Ik wil niemand te kort doen, het gaat mij niet om goed of fout maar om de vraag waar we onze zonen (en kinderen) het meest mee helpen.
Het lijkt dat we theorie vaak redelijk kennen als vaders, de vraag is wel of opvoeding theoretisch is. In de praktijk gaat opvoeding vaak over:
- Leren frustreren
- Leren omgaan met eigen grenzen
- Leren omgaan met tegenslag
De verveling, het ongemak en het risico niet altijd uit te weg gaat levert uiteindelijk weerbare creatieve kinderen op die zich beter redden in de maatschappij. Té beschermd spelen heeft grote gevolgen voor de ontwikkeling van een kind.’
Iets minder dan de helft van de ouders laat hun kind niet hetzelfde risicovolle spel doen als zij zelf vroeger hebben gedaan blijkt uit een recent onderzoek.
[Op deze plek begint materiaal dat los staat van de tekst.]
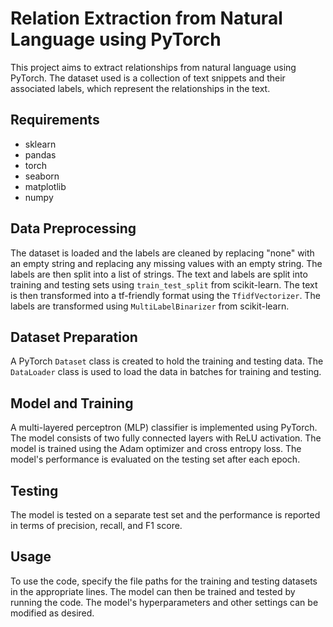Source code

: # Relation Extraction from Natural Language using PyTorch

This project aims to extract relationships from natural language using PyTorch. The dataset used is a collection of text snippets and their associated labels, which represent the relationships in the text.

## Requirements
* sklearn
* pandas
* torch
* seaborn
* matplotlib
* numpy


## Data Preprocessing

The dataset is loaded and the labels are cleaned by replacing "none" with an empty string and replacing any missing values with an empty string. The labels are then split into a list of strings. The text and labels are split into training and testing sets using `train_test_split` from scikit-learn. The text is then transformed into a tf-friendly format using the `TfidfVectorizer`. The labels are transformed using `MultiLabelBinarizer` from scikit-learn.

## Dataset Preparation

A PyTorch `Dataset` class is created to hold the training and testing data. The `DataLoader` class is used to load the data in batches for training and testing.

## Model and Training

A multi-layered perceptron (MLP) classifier is implemented using PyTorch. The model consists of two fully connected layers with ReLU activation. The model is trained using the Adam optimizer and cross entropy loss. The model's performance is evaluated on the testing set after each epoch.

## Testing

The model is tested on a separate test set and the performance is reported in terms of precision, recall, and F1 score.

## Usage

To use the code, specify the file paths for the training and testing datasets in the appropriate lines. The model can then be trained and tested by running the code. The model's hyperparameters and other settings can be modified as desired.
Kan het zijn dat we onze kinderen te voorzichtig opvoeden en daardoor zijn te vatbaarder om bang en onzeker te worden?
En als er dan toch wat gebeurd wat niet fijn, niet goed, pijnlijk of vervelend was? Neem er de tijd voor, laat het gevoel en de emotie van je kind er zijn en geeft hier ruimte aan. Probeer als vader bij dit gevoel te ‘blijven’ en dichtbij je kind te blijven. Er hoeft niet direct een oplossing te komen voor bijvoorbeeld het verdriet of de frustratie van je kind. Door eenvoudig weg bij dit gevoel te blijven haalt een kind zicht hier vaak zelf weer uit en tja misschien moet hierdoor je broek wel in de was van het op knieën zitten...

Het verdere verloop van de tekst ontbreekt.